= We Are All Chuquisaca =

Electoral alliance for Bolivian regional elections

We Are All Chuquisaca (Chuquisaca Somos Todos), was an electoral alliance created for the 2010 Bolivian regional elections that were held on April 4, 2010, in Cochabamba Department, Bolivia.

== History ==
John Cava, the former president of the Chuquisaca Civic Committee, was the alliance's candidate for Governor of Chuquisaca. He came in second with 35.5% of the votes. Cava's candidacy was backed by the Nationalist Revolutionary Movement (MNR), National Unity Front (UN), and Social Alliance political parties. The alliance also received support from multiple citizen groups including Movimiento 25 de Mayo (M-25), Movimiento Poder Ciudadano (MPC), Adelante Vecinos (AV), Chuquisaca Somos Todos (CST), Acción Regional (AR), and Gente. This alliance campaigned under a registered citizen group called "Chuquisaca Somos Todos", or We Are All Chuquisaca. Members of the alliance won 4 out of the 21 seats in Chuquisaca's Departmental Legislative Assembly.

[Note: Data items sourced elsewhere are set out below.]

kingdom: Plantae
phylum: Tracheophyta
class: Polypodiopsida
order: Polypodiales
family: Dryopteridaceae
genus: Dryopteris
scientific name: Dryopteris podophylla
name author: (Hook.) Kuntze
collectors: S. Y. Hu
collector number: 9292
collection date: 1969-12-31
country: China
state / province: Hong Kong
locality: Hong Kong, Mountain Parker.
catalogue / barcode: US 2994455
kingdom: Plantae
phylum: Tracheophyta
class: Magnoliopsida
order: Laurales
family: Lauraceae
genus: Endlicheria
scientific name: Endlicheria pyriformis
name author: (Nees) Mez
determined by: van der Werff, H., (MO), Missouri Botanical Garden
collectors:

Claudia Torres became president of We Are All Chuquisaca as upheld by the Multinational Constitutional Court of Bolivia in the fall of 2015.

Since the alliance had no candidate for Mayor of Sucre, Jaime Barrón was elected mayor to avoid dividing the vote. However, Barrón resigned after he was indicted for inciting the violence that occurred in Sucre on May 24, 2008. Barron was suspended as mayor after the incitement of violence indictment and Veronica Berrios was chosen as interim mayor of Sucre in mid-June 2010 by the council. On November 15, Barrón was arrested.

After the elections, Cava registered a new political party called Alliance for Chuquisaca (Alianza Por Chuquisaca, APCH) and included the Nationalist Revolutionary Movement (MNR), National Unity Front (UN), and the Citizen Power Movement (Movimiento Poder Ciudadano MPC).